The historical Buddha pointed out that everything is continually in flux. What we call “things” are conglomerations of points in a process of the continual movement of all life. This is similar to science’s reference to all life as a vibrating energy field. Lao Tzu, a contemporary of Buddha’s in China, advises us to, “Flow with whatever is happening and let your mind be free. Stay centered by accepting whatever you are doing. This is the ultimate.”
Following his instructions for flowing with each activity works when things are going well. It may be quite easy to experience flow if we engage in activities we are familiar with and love doing. But what about dealing negative change, when things don’t work out the way we would like them to?
At the end of April I broke a tendon in my foot playing soccer with my grandsons. The rhythm of my daily life was up-ended. Not only couldn’t I drive or sit on a meditation cushion, I couldn’t even enter into or move around our Zen center without considerable difficulty for some time.
Maybe you finally get what you want in your career, or in a relationship or life, but things seem harder than ever. Or maybe an aging parent or you own child has become more difficult to manage. You may say to yourself, “If only this hadn’t happened, I could be in flow.” Disappointments may loom so large that the possibility of experiencing flow seems virtually impossible.
Maybe you’ve been practicing meditation for two years, or five years or ten years and you are wondering why it still takes so much of your energy to cope. Why do you still fall in troughs of sadness, depression, worry, irritation, moodiness, anxiety, and lethargy? “Flow,” you may say to yourself, “You’ve got to be kidding.”

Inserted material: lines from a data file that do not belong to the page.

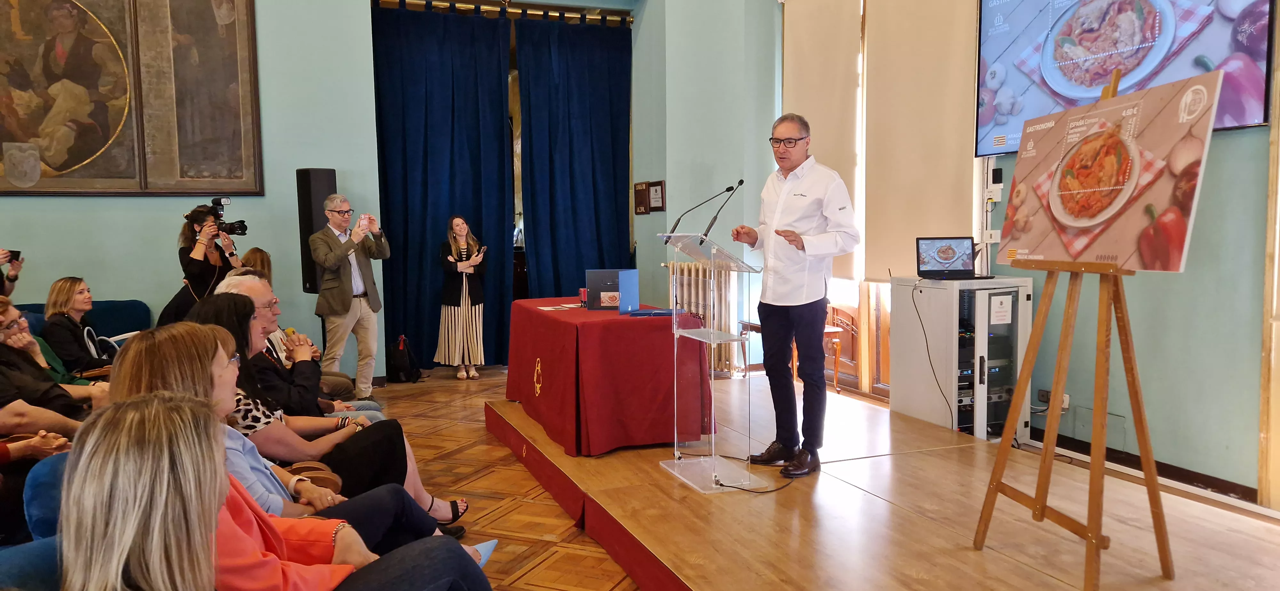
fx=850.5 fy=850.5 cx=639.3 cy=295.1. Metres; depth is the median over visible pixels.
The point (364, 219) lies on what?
smartphone
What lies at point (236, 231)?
video camera
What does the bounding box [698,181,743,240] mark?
microphone
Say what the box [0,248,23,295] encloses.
person
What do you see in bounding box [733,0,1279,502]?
right wall
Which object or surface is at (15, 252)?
smartphone
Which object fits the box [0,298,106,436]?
person
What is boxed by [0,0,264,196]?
large painting
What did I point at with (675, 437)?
lectern
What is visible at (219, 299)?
woman
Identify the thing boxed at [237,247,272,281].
person
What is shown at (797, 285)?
man
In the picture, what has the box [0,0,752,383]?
back wall
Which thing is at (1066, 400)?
wall socket
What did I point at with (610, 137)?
blue curtain
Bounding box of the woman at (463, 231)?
[434,215,487,379]
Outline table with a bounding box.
[499,298,711,458]
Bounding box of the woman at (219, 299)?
[200,283,408,498]
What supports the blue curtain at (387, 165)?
hanging from the curtain rod
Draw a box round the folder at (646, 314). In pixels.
[627,307,677,316]
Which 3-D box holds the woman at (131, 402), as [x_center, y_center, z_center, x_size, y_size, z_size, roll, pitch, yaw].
[-0.794,0.525,1.872,0.659,0.881,0.672,-1,5,-5]
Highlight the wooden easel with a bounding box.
[970,61,1175,590]
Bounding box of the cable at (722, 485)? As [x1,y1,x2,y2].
[717,457,802,492]
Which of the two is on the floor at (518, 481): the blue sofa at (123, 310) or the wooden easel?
the blue sofa at (123, 310)
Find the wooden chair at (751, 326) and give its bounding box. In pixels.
[739,318,845,387]
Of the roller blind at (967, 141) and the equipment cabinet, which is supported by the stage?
the equipment cabinet
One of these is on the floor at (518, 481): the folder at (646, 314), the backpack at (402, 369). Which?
the backpack at (402, 369)
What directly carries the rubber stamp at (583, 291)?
on the table
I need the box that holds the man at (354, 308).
[309,192,388,397]
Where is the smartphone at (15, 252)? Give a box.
[7,249,21,261]
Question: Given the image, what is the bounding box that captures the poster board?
[996,66,1226,270]
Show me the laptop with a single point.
(946, 260)
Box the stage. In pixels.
[486,374,1279,590]
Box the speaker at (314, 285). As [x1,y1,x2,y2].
[296,168,336,292]
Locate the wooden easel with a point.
(1058, 367)
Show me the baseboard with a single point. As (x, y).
(1196, 479)
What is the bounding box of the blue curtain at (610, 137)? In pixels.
[515,15,632,300]
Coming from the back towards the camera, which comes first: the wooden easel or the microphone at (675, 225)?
the microphone at (675, 225)
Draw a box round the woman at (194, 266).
[159,203,240,326]
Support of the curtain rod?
attached to the back wall at (337, 165)
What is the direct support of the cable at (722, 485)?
on the stage
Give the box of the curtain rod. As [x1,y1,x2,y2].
[373,0,634,24]
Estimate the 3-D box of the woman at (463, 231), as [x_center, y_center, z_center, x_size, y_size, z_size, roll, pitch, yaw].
[-1.580,0.034,7.567,0.453,1.394,0.525,-1,5,-5]
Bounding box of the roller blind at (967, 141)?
[860,0,981,281]
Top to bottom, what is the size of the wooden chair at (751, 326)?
0.524 m
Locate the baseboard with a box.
[1027,428,1262,505]
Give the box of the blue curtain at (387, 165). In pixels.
[371,3,515,371]
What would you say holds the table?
on the stage
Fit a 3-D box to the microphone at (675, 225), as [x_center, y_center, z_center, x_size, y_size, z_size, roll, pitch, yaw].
[0.312,-0.415,4.470,0.382,0.338,0.086,-2,5,-20]
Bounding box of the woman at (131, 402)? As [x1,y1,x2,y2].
[99,324,490,590]
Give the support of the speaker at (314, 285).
attached to the back wall at (337, 165)
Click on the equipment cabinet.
(915, 394)
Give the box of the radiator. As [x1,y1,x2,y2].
[664,261,737,374]
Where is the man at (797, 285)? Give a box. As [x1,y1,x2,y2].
[730,114,859,476]
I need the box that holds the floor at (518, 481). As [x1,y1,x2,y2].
[359,367,648,590]
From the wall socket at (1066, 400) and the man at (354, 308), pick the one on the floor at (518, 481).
the man at (354, 308)
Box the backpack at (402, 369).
[385,334,421,382]
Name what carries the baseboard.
attached to the right wall at (1144, 283)
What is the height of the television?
1.118 m
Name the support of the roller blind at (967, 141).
attached to the right wall at (1144, 283)
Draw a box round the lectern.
[654,231,770,492]
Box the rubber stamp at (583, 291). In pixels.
[578,287,588,306]
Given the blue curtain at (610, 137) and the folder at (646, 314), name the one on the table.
the folder at (646, 314)
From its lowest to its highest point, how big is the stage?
0.285 m
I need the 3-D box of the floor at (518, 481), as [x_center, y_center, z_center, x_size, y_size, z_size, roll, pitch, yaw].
[-1.036,1.127,3.299,6.968,0.119,8.786,-2,5,-20]
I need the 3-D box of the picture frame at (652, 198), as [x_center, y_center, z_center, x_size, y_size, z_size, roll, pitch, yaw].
[0.160,-0.898,7.820,0.059,0.288,0.219,-2,5,-20]
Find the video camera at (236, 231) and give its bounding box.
[208,196,247,233]
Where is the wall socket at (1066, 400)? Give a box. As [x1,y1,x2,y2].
[1037,388,1071,410]
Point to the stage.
(911, 460)
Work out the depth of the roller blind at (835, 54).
6.57 m
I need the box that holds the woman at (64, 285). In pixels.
[41,278,112,375]
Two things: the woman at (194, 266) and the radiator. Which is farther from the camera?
the radiator
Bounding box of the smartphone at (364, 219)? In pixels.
[357,213,370,228]
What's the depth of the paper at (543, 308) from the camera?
5.15 m
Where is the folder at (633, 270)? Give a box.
[585,268,639,311]
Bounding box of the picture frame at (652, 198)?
[648,180,665,212]
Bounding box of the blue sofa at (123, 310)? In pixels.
[20,300,153,343]
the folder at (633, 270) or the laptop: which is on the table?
the folder at (633, 270)
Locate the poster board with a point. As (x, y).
(1087, 139)
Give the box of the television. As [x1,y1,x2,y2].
[974,0,1278,154]
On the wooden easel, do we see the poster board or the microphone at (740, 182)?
the poster board
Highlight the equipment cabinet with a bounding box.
[891,274,1033,440]
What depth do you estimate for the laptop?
5.07 m
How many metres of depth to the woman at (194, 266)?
6.14 m
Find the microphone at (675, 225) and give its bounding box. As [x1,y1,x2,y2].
[665,184,724,238]
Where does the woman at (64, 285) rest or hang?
on the blue sofa at (123, 310)
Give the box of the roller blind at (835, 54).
[782,0,861,282]
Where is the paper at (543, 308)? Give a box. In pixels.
[536,302,582,311]
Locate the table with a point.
(560, 322)
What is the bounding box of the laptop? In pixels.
[914,236,994,278]

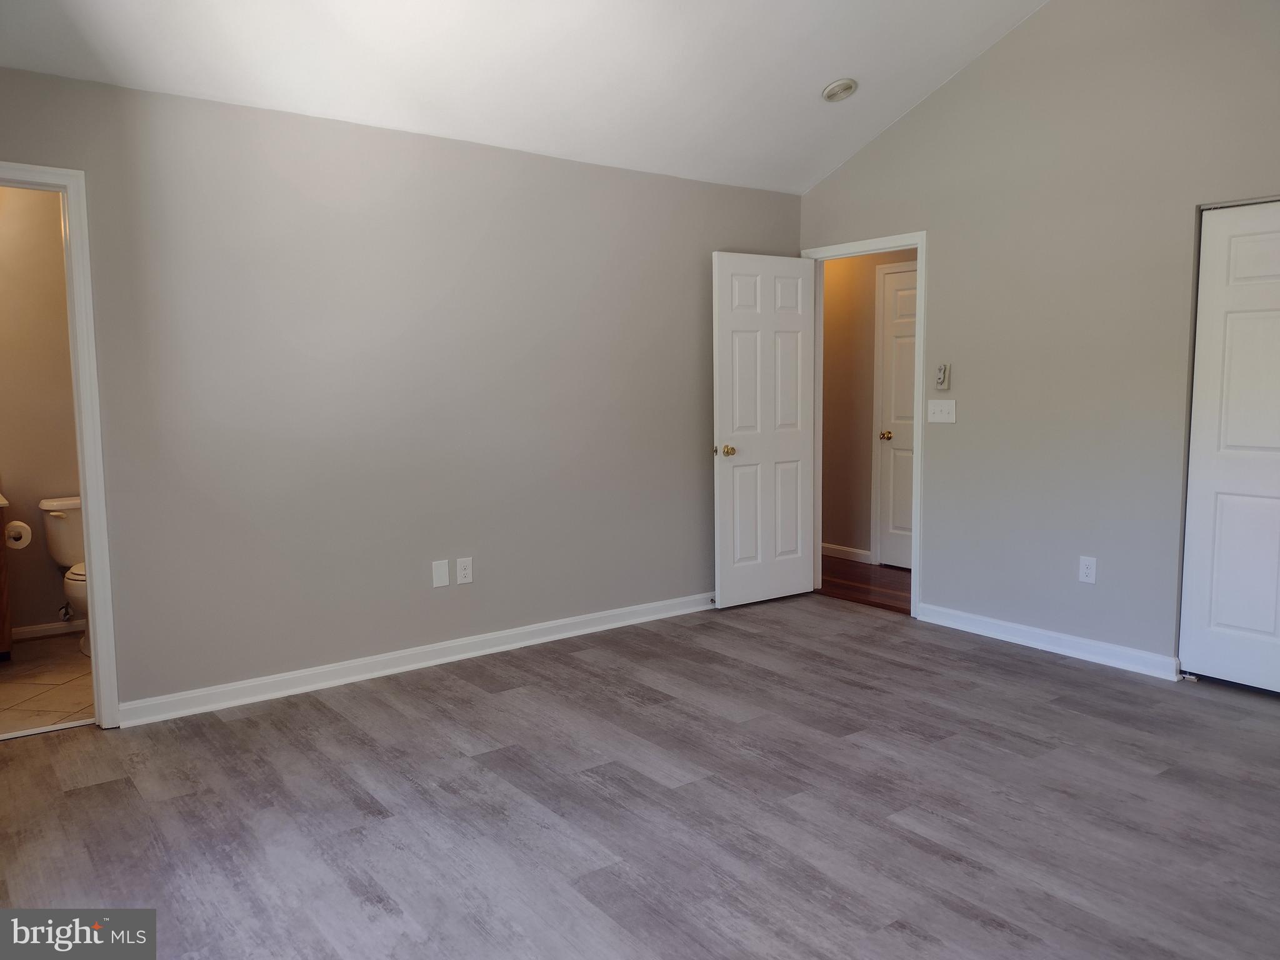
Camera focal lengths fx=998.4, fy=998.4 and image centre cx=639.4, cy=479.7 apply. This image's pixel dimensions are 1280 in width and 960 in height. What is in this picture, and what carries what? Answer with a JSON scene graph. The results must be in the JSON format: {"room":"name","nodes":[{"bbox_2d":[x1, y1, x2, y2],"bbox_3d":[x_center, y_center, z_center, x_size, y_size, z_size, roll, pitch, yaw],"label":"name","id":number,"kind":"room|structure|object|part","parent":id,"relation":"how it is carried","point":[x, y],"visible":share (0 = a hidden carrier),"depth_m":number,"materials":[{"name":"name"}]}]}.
{"room":"bedroom","nodes":[
{"label":"bedroom","id":0,"kind":"room"},
{"bbox_2d":[0,182,81,635],"bbox_3d":[-3.340,-0.383,5.025,1.957,2.446,0.123,-5,7,-37],"label":"bathroom wall","id":1,"kind":"structure","parent":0,"point":[14,469],"depth_m":5.12,"materials":[{"name":"beige paint"}]},
{"bbox_2d":[13,619,84,640],"bbox_3d":[-3.098,0.784,5.159,1.429,0.081,0.018,-5,7,-37],"label":"bathroom baseboard","id":2,"kind":"structure","parent":1,"relation":"attached to","point":[38,627],"depth_m":5.20,"materials":[{"name":"white paint"}]},
{"bbox_2d":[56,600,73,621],"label":"water valve","id":3,"kind":"object","parent":1,"relation":"attached to","point":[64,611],"visible":0.83,"depth_m":5.16,"materials":[{"name":"silver metal"}]},
{"bbox_2d":[0,633,95,735],"bbox_3d":[-2.785,0.932,4.477,1.791,0.096,1.755,-5,7,-37],"label":"bathroom floor","id":4,"kind":"structure","parent":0,"point":[51,705],"depth_m":4.38,"materials":[{"name":"beige tile"}]},
{"bbox_2d":[0,501,13,661],"bbox_3d":[-3.397,0.430,4.543,0.891,0.903,0.569,-5,7,-37],"label":"bathroom vanity","id":5,"kind":"object","parent":4,"relation":"on","point":[4,611],"visible":0.95,"depth_m":4.62,"materials":[{"name":"brown wood"}]},
{"bbox_2d":[3,520,33,549],"bbox_3d":[-2.938,0.254,4.682,0.145,0.118,0.138,-5,7,-37],"label":"toilet paper roll","id":6,"kind":"object","parent":5,"relation":"attached to","point":[17,522],"visible":0.94,"depth_m":4.65,"materials":[{"name":"white paper"}]},
{"bbox_2d":[37,493,88,655],"bbox_3d":[-2.699,0.464,5.017,0.480,0.738,0.728,-5,7,-37],"label":"toilet","id":7,"kind":"object","parent":4,"relation":"on","point":[70,522],"visible":0.31,"depth_m":5.01,"materials":[{"name":"white ceramic"}]},
{"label":"toilet lid","id":8,"kind":"part","parent":7,"relation":"part of","materials":[{"name":"white"}]},
{"bbox_2d":[0,66,804,718],"bbox_3d":[-1.003,-0.353,4.569,4.964,2.428,0.124,-5,7,-37],"label":"left wall","id":9,"kind":"structure","parent":0,"point":[698,340],"depth_m":4.35,"materials":[{"name":"grey paint"}]},
{"bbox_2d":[0,160,120,727],"bbox_3d":[-2.407,-0.075,3.538,0.894,2.097,0.162,-5,7,-37],"label":"bathroom door frame","id":10,"kind":"structure","parent":9,"relation":"attached to","point":[89,493],"depth_m":3.70,"materials":[{"name":"white paint"}]},
{"bbox_2d":[111,592,714,728],"bbox_3d":[-0.587,0.783,4.911,3.773,0.094,0.018,-5,7,-37],"label":"baseboard","id":11,"kind":"structure","parent":9,"relation":"attached to","point":[295,689],"depth_m":4.49,"materials":[{"name":"white paint"}]},
{"bbox_2d":[431,559,449,587],"bbox_3d":[-0.918,0.432,4.600,0.074,0.123,0.008,-5,7,-37],"label":"blank wall plate","id":12,"kind":"object","parent":9,"relation":"attached to","point":[444,576],"visible":0.98,"depth_m":4.60,"materials":[{"name":"white plastic"}]},
{"bbox_2d":[455,556,473,584],"bbox_3d":[-0.825,0.427,4.701,0.075,0.122,0.008,-5,7,-37],"label":"wall socket","id":13,"kind":"object","parent":9,"relation":"attached to","point":[465,571],"visible":0.98,"depth_m":4.70,"materials":[{"name":"white plastic"}]},
{"bbox_2d":[0,0,1049,193],"bbox_3d":[0.256,-1.942,2.713,5.146,0.816,4.470,-5,7,-37],"label":"ceiling","id":14,"kind":"structure","parent":0,"point":[822,74],"depth_m":4.21,"materials":[{"name":"white paint"}]},
{"bbox_2d":[821,77,857,101],"bbox_3d":[0.955,-1.864,4.769,0.174,0.059,0.175,-5,7,-37],"label":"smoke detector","id":15,"kind":"object","parent":14,"relation":"attached to","point":[833,87],"visible":0.99,"depth_m":4.74,"materials":[{"name":"white plastic"}]},
{"bbox_2d":[0,593,1279,959],"bbox_3d":[0.522,1.082,2.855,5.670,0.101,5.167,-5,7,-37],"label":"floor","id":16,"kind":"structure","parent":0,"point":[470,695],"depth_m":3.08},
{"bbox_2d":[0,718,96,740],"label":"threshold strip","id":17,"kind":"object","parent":16,"relation":"on","point":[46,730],"visible":0.93,"depth_m":3.79,"materials":[{"name":"metal"}]},
{"bbox_2d":[818,556,910,614],"bbox_3d":[1.561,0.696,6.470,1.229,0.097,3.371,-5,7,-37],"label":"hallway floor","id":18,"kind":"structure","parent":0,"point":[846,574],"depth_m":6.40,"materials":[{"name":"brown wood"}]},
{"bbox_2d":[818,249,916,563],"bbox_3d":[1.750,-0.608,6.814,0.122,2.434,3.428,-5,7,-37],"label":"hallway wall","id":19,"kind":"structure","parent":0,"point":[873,305],"depth_m":7.09,"materials":[{"name":"beige paint"}]},
{"bbox_2d":[821,542,871,562],"bbox_3d":[1.203,0.490,7.576,0.015,0.092,1.894,-5,7,-37],"label":"hallway baseboard","id":20,"kind":"structure","parent":19,"relation":"attached to","point":[846,549],"depth_m":7.21,"materials":[{"name":"white paint"}]},
{"bbox_2d":[876,261,916,570],"bbox_3d":[1.908,-0.389,6.596,0.093,2.026,0.788,-5,7,-37],"label":"hallway door","id":21,"kind":"structure","parent":19,"relation":"in","point":[886,560],"depth_m":6.83,"materials":[{"name":"white paint"}]},
{"bbox_3d":[1.708,-0.299,6.956,0.083,0.066,0.077,-5,7,-37],"label":"knob","id":22,"kind":"part","parent":21,"relation":"part of","materials":[{"name":"gold metal"}]},
{"bbox_2d":[798,0,1279,676],"bbox_3d":[2.396,-0.779,4.153,0.124,3.318,4.848,-5,7,-37],"label":"right wall","id":23,"kind":"structure","parent":0,"point":[944,251],"depth_m":4.60,"materials":[{"name":"grey paint"}]},
{"bbox_2d":[804,231,926,621],"bbox_3d":[1.303,-0.320,5.730,0.159,2.094,0.895,-5,7,-37],"label":"door frame","id":24,"kind":"structure","parent":23,"relation":"attached to","point":[920,245],"depth_m":5.50,"materials":[{"name":"white paint"}]},
{"bbox_2d":[710,251,818,608],"bbox_3d":[0.734,-0.284,5.762,0.739,2.009,0.171,-5,7,-37],"label":"open door","id":25,"kind":"structure","parent":24,"relation":"attached to","point":[793,447],"depth_m":5.72,"materials":[{"name":"white paint"}]},
{"bbox_3d":[0.472,-0.161,5.556,0.096,0.068,0.127,-5,7,-37],"label":"brass doorknob","id":26,"kind":"part","parent":25,"relation":"part of","materials":[{"name":"gold metal"}]},
{"bbox_2d":[926,399,956,422],"bbox_3d":[1.564,-0.358,5.190,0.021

Someone who read my new book Zen in the Age of Anxiety: Wisdom for Navigating Our Modern Lives complained, “All your book does is tell me over and over to sit in meditation and accept, accept. How does that help?”
What he didn’t understand is that the desire to be in a different state of mind or situation than our current one inhibits our natural flow. When dharma teacher Phillip Moffitt discusses this he refers to Dante. In Dante’s Inferno there’s a sign at the entrance to Hell, which says, “Abandon hope, you who enter here.” Of course, we all need hope, but too often hope is a disguised refusal to be with things just as they are. When you reject this moment because it is unpleasant, you are rejecting the only moment you have to be alive. And if you get lost in disappointment about the future or the past, you will never experience the flow that Lao Tzu talked about.
Buddha suggests that we don’t embrace change because of the Eight Worldly Concerns: gain and loss, praise and blame, pleasure and pain, happiness and unhappiness. He refers to these as “terrible twins” because each always arrives with its opposite. He also suggests that these concerns are all emanations of the Three Poisons, which are the cause of all of our suffering: not getting what we want; getting what we don’t want; ignoring everything else.
In our meditation practice we observe these concerns as they appear, as well as the underlying push/pulls of the Poisons. We observe a particular desire, then see how you identify with that desire and how easily we become frustrated and disappointed. At that moment, we have the opportunity to follow Dante.
When Dante first sees the sign he is alarmed. He asks Virgil, his guide through Hell, about it. Virgil answers that it means to abandon cowardliness and mistrust.
When we encounter moments of pain and feelings of loss and confusion, we can a.) live in denial, b.) obsess about our pains and disappointments, or c.) embrace what is. This only happens when we enter into a given activity fully without hoping to get something out of it.
We can come to see pain and loss as great teachers. “I’m lost in sadness, and so identified with it that it is causing me to suffer.” Luckily, since everything passes as part of the great energy flow of life, so do pain and loss.